Oysterhead is a band that travels the same path as the Traveling Wilbury’s (the band whose lineup included Roy Orbison, Bob Dylan, Tom Petty and George Harrison); they are a “super group” of sorts. The band is the brainchild of bass master Les Claypool (of Primus fame), jam guitarist Trey Anastasio (Phish) and drum legend Stewart Copeland (the Police). Their CD, The Grand Pecking Order, is a journey through the music this very experimental and very eclectic group created last spring.
The Grand Pecking Order generally reminds me of Primus. Claypool’s playing goes from his slap style that he nearly perfected in Primus, to the jammy style he has been using with the Fearless Flying Frog Brigade for the past year. He also utilizes the amazing “Trippy” pedal, which distorts his bass into some sort of P-Funk-meets-acid-rock sound.
The Grand Pecking Order will no doubt upset a few Phish-heads, because most of them never thought Trey would “shred,” but shred he did. His solo on “Mr. Oysterhead” is more Sabbath and less Dead. Also, Anastasio’s feedback intro into the fierce power chording on “Pseudo Suicide” was something I never expected to hear him play, especially when he puts on some Clutch-like chops to wail on.
“Pseudo Suicide” is broken up well, from dark sludge to the Primus-patented quick jams. The thing that always kept those jams tight was the drumming, and Copeland is an absolute genius on this record. You can feel how much fun he is having jamming with Claypool and Anastasio.
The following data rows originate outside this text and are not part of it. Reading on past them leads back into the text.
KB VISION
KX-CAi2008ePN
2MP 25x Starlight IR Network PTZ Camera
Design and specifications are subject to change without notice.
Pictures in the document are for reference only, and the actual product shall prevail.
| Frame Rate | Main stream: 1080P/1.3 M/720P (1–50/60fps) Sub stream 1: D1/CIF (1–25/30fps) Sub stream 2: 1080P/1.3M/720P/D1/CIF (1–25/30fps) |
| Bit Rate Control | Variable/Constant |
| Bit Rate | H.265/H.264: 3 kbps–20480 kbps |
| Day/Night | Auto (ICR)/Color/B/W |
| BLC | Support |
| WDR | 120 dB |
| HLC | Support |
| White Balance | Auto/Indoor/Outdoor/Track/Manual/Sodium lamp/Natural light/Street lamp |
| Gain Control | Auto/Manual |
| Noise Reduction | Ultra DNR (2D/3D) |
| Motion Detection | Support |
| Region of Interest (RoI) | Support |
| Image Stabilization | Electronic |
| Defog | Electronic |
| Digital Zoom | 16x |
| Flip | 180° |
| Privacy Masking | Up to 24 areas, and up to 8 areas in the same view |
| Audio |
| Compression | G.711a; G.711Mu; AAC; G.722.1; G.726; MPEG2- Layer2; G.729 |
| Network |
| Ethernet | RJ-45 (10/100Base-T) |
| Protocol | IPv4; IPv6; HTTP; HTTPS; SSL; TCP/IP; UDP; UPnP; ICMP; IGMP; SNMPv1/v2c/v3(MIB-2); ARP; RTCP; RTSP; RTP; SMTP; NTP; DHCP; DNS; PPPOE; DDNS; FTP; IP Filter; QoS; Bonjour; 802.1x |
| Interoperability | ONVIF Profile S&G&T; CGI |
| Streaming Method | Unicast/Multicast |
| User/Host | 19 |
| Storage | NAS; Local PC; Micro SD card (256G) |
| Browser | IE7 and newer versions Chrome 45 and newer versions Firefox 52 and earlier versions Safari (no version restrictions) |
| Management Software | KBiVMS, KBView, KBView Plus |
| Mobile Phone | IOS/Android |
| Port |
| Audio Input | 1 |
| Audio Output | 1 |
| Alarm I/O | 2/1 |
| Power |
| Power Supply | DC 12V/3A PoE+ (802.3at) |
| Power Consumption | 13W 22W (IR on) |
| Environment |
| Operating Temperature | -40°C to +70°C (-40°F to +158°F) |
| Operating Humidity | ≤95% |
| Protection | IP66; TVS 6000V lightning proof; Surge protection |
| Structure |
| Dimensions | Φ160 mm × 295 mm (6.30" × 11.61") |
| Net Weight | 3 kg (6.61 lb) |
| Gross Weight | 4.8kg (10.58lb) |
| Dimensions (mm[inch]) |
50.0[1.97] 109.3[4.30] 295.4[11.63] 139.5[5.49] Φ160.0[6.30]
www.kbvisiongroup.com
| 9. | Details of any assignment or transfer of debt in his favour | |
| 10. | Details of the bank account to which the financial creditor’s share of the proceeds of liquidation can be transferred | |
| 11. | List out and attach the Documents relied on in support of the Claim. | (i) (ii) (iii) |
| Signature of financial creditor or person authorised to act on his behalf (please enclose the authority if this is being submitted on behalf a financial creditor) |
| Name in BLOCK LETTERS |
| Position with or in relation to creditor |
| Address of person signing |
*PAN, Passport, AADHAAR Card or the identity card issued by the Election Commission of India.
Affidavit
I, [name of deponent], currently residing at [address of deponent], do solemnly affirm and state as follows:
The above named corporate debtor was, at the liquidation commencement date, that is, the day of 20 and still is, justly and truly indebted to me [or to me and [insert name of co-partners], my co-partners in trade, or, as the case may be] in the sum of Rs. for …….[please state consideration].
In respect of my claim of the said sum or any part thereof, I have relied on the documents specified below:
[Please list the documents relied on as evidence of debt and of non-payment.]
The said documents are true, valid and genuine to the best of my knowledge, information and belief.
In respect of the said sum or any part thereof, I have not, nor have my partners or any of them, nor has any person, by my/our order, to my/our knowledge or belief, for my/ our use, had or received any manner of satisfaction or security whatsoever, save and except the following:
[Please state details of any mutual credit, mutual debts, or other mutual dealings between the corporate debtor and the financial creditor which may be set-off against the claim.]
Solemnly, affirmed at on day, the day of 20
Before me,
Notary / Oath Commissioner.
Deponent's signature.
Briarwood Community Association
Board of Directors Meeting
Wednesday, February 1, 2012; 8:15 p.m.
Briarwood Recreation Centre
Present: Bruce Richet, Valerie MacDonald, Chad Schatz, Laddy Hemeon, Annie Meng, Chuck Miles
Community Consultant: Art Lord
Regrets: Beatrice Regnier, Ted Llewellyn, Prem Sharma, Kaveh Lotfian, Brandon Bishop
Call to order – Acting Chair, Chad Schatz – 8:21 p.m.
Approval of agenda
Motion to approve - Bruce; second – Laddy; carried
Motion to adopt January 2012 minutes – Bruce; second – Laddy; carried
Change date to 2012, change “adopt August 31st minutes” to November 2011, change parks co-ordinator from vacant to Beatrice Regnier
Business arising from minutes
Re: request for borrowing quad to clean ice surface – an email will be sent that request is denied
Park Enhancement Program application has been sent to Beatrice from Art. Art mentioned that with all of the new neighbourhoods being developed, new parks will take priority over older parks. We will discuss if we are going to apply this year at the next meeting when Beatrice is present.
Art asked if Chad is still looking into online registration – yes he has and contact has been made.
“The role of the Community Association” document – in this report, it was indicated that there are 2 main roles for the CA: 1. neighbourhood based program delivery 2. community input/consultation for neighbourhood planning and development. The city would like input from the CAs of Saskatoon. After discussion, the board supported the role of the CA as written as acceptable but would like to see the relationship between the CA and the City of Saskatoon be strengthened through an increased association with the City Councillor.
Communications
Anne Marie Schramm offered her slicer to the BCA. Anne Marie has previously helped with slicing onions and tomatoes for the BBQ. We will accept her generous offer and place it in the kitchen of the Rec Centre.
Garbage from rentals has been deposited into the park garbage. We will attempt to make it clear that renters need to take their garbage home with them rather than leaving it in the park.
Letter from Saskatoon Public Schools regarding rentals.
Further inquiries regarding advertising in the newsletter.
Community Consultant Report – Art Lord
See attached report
He even sneaks a little double-bass work into the mix, which is another Oysterhead surprise. Copeland’s cymbal work is incredible, especially when working the high hat; the only thing more impressive is Copeland’s ability to change tempos at the drop of a hat.
The album is comprised of some songs that Anastasio wrote, some that Claypool wrote and some the band wrote together. Lyric-writing duty was split between Claypool and Anastasio, but the two of them wrote lyrics for several songs together.
Claypool’s humor comes out best in “Army’s on Ecstasy.” He provides a humorous tale about how urine testing is on the rise in the army because “it’s hard to kill the enemy on old MDMA.” He then uses classic Claypool storytelling to send an anti-War- on-Drugs message. He tells the story of the King of Contradiction and the Queen of Mystery, and how they want to stop the Prince of Paradox because he “dogs me like a flea,” according to the King. The song’s sound is vintage Claypool and brings the goofiness of Oysterhead to light.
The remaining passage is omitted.